ESTRATTO FORNITO

Le conseguenze penali del mobbing lavorativo

Le conseguenze penali del mobbing lavorativo

Il mobbing lavorativo è quell’insieme di pratiche persecutorie realizzate dal datore di lavoro ai danni del lavoratore dipendente e finalizzate alla sua emarginazione. Secondo quanto statuito recentemente dalla Sezione Lavoro della Cassazione Civile con ordinanza 11 dicembre 2019, n. 32381, il fenomeno si realizza al ricorrere di due elementi: quello oggettivo, consistente in una pluralità di comportamenti posti in essere dal datore di lavoro, e quello soggettivo, consistente nell’intendimento persecutorio del datore medesimo. Quest’ultimo richiede che il datore di lavoro, un suo preposto o un dipendente (sottoposto al potere gerarchico dei primi due) pongano in essere atti contro la vittima in modo miratamente sistematico e prolungato nel tempo.

Peraltro, ai fini della configurazione del mobbing, non è sufficiente la mera realizzazione di plurime condotte illegittime, ma è necessario che il lavoratore riesca a provare, attraverso diversi elementi, che i comportamenti datoriali siano il frutto di un disegno persecutorio unificante, preordinato alla prevaricazione del lavoratore[1].

Il fenomeno in esame, oltre a costituire violazione dell’obbligo di sicurezza e di protezione dei lavoratori ex articolo 2087 codice civile, può integrare, a talune condizioni, alcune fattispecie di reato.

REGISTRAZIONI FORNITE
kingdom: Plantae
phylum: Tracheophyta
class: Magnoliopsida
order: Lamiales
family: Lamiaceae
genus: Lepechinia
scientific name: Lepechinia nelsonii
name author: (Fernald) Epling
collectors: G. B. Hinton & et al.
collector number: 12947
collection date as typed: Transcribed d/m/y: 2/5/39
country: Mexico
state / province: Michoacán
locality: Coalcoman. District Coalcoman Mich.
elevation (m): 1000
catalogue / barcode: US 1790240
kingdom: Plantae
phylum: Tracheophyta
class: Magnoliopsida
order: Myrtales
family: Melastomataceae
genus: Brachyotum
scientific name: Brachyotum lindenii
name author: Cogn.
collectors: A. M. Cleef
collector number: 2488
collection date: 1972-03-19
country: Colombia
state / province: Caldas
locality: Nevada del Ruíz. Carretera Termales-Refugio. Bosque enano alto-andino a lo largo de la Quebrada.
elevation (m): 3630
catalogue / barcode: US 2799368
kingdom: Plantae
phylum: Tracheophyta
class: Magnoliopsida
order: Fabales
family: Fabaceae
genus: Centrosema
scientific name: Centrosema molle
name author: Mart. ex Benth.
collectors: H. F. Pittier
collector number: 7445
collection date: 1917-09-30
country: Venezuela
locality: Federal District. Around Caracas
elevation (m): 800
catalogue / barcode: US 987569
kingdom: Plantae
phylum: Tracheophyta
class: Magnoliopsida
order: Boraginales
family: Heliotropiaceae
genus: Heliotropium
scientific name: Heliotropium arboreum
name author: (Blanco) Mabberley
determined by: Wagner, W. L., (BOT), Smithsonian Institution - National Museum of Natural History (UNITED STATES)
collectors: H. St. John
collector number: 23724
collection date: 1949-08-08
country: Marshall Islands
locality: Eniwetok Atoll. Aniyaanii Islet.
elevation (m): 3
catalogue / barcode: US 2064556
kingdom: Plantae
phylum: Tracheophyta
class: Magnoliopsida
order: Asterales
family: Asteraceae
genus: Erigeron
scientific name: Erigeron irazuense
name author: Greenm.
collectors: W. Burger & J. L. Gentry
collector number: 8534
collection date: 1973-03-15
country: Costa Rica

ESERCIZI PROPOSTI
1) Elenchi tutti i soggetti che, secondo il testo sul mobbing lavorativo, possono porre in essere atti contro la vittima.
2) Trascriva dal testo sul mobbing lavorativo il passo che va da "Peraltro, ai fini" fino a "prevaricazione del lavoratore[1]." incluso.
3) Prosegua il testo sul mobbing lavorativo dopo la sua ultima frase.

RISPOSTE PER ESERCIZIO
1)
- il datore di lavoro
- un suo preposto
- un dipendente (sottoposto al potere gerarchico dei primi due)

2)
Peraltro, ai fini della configurazione del mobbing, non è sufficiente la mera realizzazione di plurime condotte illegittime, ma è necessario che il lavoratore riesca a provare, attraverso diversi elementi, che i comportamenti datoriali siano il frutto di un disegno persecutorio unificante, preordinato alla prevaricazione del lavoratore[1].

3)
In assenza di una specifica figura incriminatrice per le condotte di mobbing, la giurisprudenza ha tradizionalmente ricondotto il fenomeno all’interno dei maltrattamenti contro familiari e conviventi di cui all’articolo 572 codice penale. Nella norma de qua, come da ultimo modificata dalla legge 172/2012, è presente infatti un espresso riferimento ai maltrattamenti contro una persona sottoposta all’autorità dell’agente.

Tuttavia, la riconducibilità del mobbing all’interno della figura dei maltrattamenti incontra alcuni limiti. La giurisprudenza di legittimità ha infatti individuato una serie di parametri, in presenza dei quali, è considerata integrata tale fattispecie di reato: il rapporto di lavoro tra il datore di lavoro e il dipendente deve assumere natura para-familiare, ossia essere caratterizzato da relazioni intense ed abituali, da consuetudini di vita tra i soggetti, dalla soggezione (anche solo psicologica) del dipendente nei confronti del datore di lavoro e dalla fiducia riposta dal soggetto più debole del rapporto in quello che ricopre la posizione di supremazia[2]. Conseguentemente, non è possibile applicare l’articolo 572 codice penale tutte le volte in cui si faccia riferimento a vicende svolte in aziende di dimensioni medio-grandi.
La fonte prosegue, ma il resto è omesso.